Banks is now 14-1-1 (2) while Ayala looks to regroup with a record of 16-2 (7).


In the opening bout on Telefutura, Castulo Gonzalez of Revere, MA, outworked Barbaro Zepeda of Chicago, in a rough and ugly match-up that saw referee Ken Ezzo doing lots of work tugging both guys out of numerous clinches.  Throughout Gonzalez was able to walk Zepeda down and dig to his body only to be caught up again and again in grappling clinches.  By the end of eight rounds the crowd had seen plenty and so had the three judges who scored the fight 80-72 and 78-74 twice all for Castulo Gonzalez.  Gonzalez’ record improved to 9-2 (3) while Zepeda dropped to 8-11-1 (2).

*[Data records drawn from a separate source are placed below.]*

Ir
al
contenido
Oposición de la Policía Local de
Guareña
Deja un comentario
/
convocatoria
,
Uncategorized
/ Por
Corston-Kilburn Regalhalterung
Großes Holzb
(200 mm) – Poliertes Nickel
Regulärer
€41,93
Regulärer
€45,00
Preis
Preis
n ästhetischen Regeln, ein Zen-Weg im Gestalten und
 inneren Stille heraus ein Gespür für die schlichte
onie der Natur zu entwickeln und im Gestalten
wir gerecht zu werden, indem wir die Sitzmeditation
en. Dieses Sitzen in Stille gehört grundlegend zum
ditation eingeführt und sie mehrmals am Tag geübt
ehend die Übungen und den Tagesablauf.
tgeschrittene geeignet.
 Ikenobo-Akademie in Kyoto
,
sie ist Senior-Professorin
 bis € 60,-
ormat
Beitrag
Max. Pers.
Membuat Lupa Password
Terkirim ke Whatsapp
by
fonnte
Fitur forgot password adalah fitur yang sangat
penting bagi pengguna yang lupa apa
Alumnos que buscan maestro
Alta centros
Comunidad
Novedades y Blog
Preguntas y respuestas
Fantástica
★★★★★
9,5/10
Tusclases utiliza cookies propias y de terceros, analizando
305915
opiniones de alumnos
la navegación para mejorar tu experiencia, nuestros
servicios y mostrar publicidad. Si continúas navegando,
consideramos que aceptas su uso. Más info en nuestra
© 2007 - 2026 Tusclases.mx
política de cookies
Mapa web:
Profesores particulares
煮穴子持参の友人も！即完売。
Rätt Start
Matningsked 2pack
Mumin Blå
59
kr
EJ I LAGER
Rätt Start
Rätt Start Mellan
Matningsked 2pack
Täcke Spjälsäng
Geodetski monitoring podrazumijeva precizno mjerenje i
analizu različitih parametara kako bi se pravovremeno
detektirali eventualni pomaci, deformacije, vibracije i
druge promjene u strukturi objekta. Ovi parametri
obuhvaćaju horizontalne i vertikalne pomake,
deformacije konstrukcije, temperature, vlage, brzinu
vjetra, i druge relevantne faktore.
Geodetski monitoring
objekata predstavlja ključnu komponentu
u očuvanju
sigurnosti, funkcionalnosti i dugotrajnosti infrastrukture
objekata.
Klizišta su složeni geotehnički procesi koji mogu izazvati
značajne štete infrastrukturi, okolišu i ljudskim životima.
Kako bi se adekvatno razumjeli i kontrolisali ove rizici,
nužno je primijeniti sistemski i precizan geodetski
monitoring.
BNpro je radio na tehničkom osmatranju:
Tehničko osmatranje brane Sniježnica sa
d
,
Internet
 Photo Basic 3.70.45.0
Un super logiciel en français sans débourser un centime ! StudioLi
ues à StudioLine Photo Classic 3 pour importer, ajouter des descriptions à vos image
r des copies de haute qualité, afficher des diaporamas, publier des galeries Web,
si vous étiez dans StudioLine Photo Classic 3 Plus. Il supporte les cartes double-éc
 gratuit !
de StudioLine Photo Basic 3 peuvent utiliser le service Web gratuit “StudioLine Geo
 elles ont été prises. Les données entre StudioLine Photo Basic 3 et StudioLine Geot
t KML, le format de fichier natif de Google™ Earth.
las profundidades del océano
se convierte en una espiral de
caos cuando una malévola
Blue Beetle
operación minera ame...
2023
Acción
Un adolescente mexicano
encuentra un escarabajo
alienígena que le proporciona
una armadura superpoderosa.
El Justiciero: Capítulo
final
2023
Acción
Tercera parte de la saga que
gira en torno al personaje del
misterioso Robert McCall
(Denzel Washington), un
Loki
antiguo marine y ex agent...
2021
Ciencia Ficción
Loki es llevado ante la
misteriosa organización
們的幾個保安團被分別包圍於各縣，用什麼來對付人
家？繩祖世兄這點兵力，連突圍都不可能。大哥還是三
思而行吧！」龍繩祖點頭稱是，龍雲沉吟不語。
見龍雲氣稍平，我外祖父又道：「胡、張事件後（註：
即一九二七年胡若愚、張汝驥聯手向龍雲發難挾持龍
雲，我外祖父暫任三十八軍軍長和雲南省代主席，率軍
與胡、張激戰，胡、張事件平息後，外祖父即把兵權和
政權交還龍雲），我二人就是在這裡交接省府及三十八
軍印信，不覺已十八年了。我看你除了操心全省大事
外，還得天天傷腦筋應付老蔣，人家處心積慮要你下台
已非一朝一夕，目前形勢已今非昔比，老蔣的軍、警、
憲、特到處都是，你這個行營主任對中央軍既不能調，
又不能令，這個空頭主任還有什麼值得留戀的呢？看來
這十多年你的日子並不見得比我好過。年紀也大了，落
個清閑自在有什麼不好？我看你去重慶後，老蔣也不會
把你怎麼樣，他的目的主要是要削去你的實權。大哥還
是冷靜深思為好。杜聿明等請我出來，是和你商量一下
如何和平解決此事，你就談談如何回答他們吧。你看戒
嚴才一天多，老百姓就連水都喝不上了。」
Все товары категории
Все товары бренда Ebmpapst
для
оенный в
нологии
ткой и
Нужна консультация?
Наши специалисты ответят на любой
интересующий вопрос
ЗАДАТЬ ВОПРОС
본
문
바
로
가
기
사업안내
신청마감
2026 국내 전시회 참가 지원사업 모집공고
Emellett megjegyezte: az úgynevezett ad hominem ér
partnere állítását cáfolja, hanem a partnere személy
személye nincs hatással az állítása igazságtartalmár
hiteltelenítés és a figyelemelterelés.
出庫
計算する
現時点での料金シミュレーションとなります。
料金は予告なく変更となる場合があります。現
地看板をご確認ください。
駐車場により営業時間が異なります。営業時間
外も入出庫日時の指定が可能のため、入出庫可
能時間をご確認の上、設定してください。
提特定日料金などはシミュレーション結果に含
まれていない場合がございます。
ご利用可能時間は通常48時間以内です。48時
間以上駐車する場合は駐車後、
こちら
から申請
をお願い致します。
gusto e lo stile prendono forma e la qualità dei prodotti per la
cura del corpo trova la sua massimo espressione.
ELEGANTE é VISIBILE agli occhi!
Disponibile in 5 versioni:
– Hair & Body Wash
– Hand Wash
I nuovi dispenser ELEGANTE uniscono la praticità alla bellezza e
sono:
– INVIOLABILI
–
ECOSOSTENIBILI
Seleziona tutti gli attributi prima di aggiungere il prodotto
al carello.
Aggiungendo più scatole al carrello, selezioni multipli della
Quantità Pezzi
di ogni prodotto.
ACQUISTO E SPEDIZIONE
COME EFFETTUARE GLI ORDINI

In the second televised bout of the night two flyweights made their professional debuts in an exciting four round slug-out.  Icender Beauchamp, of Revere, MA, got up from a first round knockdown at the hands of Gabriel Cruz, of Portland, Oregon, to score a unanimous decision win.  In round one both men exchanged hard shots and a snappy left hook from Cruz put Beauchamp flat on his back.  Beauchamp stepped up his attack in rounds two, three and four and rallied back, landing hard bolts to the head of Cruz in each round.  After four, the three judges saw the fight the same to the round, scoring it a 38-37 victory for Beauchamp.


Massachusetts Junior welterweights Sean Eklund of Lowell and Jeff Farmer of Holyoke would have probably done more damage to each other had they been able to use harsh language as neither fighter ever landed many solid blows.  Eklund was able to outwork and out maneuver Farmer over the four round distance and it was enough to come up with the unanimous decision.  Eklund is now 2-2 while Farmer drops to 1-5.


Featherweight Dat Nguyen was just what the Mohegan Sun crowd ordered; a pint-sized puncher who wings bombs with both hands and doesn’t like lulls in the action.  Nguyen, who is trained by the former junior welter and welterweight champion James Buddy McGirt, didn’t disappoint versus English southpaw Vineash Rungea.  In the first round Nguyen stung Rungea several times with looping power punches but by the fourth round Rungea had found a chopping right to the head of his own that catches Nguyen repeatedly, breaking his rhythm and stymieing his attack.  Rungea’s southpaw stance was hardly an advantage versus Nguyen because the Englishman squared his shoulders in front of his opponent and reduces any decisive advantage the southpaw angle would normally provide.  After six rounds it was Nguyen who came away with a lop-sided unanimous decision, improving his record to 8-0 (5) while Rungea falls to 2-6-2.


Southpaw Kaseem Wilson of Philadelphia, out pointed Hollister Elliot of Dorchester, MA, over the six round distance in the first fight of the night.  Using numerous lead left hands Wilson was able to keep Elliot off-balance and on the defensive for much of the bout.  The crowd didn’t enjoy the bout and were pretty vocal about it because few of the punches were thrown in anger and the action was never very heated.  Wilson improved 7-0-1 (3) with the win, while Elliot falls to 7-18-1 (2).


In the final fight of the night heavyweights Tyrone Smith of Boston and Tony Grano of Hartford rumbled in a rough but crowd pleasing decision win for the beloved Grano who got the remaining crowd on their feet for much of the action.  Grano was never able to get enough punching room against the taller and longer armed Smith who after round two, seemed content to do just enough to finish on his feet.  Grano attacked the body of Smith but was repeatedly tied up and he was never able to adapt to Smith’s clutching style.  At the end of six the judges tabbed Grano the winner by unanimous decision which sent his fans into a frenzy of cheers.  Grano improved to 7-0-1 (6) while Smith dropped to 5-4-1 (2).